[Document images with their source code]
========
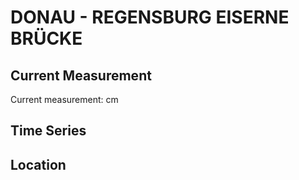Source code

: # DONAU - REGENSBURG EISERNE BRÜCKE

## Current Measurement

Current measurement: <Value topic="rivers/pegel-online/DONAU/REGENSBURG_EISERNE_BRÜCKE/measurementValue"/> cm

## Time Series

<TimeSeries topic="rivers/pegel-online/DONAU/REGENSBURG_EISERNE_BRÜCKE/measurementValue" period="week" />

## Location

<WorldMap>
  <Marker lat="49.021358796498625" lon="12.101826608059241" labelTopic="rivers/pegel-online/DONAU/REGENSBURG_EISERNE_BRÜCKE" />
</WorldMap>
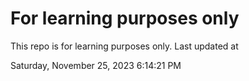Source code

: # For learning purposes only
This repo is for learning purposes only.
Last updated at

Saturday, November 25, 2023 6:14:21 PM

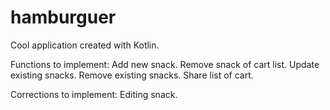 # hamburguer
Cool application created with Kotlin.

Functions to implement:
Add new snack.
Remove snack of cart list.
Update existing snacks.
Remove existing snacks.
Share list of cart.

Corrections to implement:
Editing snack.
========
■ What is expected ■
Please rewrite the source text of every record above, changing "learning purposes" to "educational use" and leaving everything else the same. Omit the pictures from your answer.

■ Task response ■
Source code

: # DONAU - REGENSBURG EISERNE BRÜCKE

## Current Measurement

Current measurement: <Value topic="rivers/pegel-online/DONAU/REGENSBURG_EISERNE_BRÜCKE/measurementValue"/> cm

## Time Series

<TimeSeries topic="rivers/pegel-online/DONAU/REGENSBURG_EISERNE_BRÜCKE/measurementValue" period="week" />

## Location

<WorldMap>
  <Marker lat="49.021358796498625" lon="12.101826608059241" labelTopic="rivers/pegel-online/DONAU/REGENSBURG_EISERNE_BRÜCKE" />
</WorldMap>
Source code

: # For educational use only
This repo is for educational use only.
Last updated at

Saturday, November 25, 2023 6:14:21 PM

 # hamburguer
Cool application created with Kotlin.

Functions to implement:
Add new snack.
Remove snack of cart list.
Update existing snacks.
Remove existing snacks.
Share list of cart.

Corrections to implement:
Editing snack.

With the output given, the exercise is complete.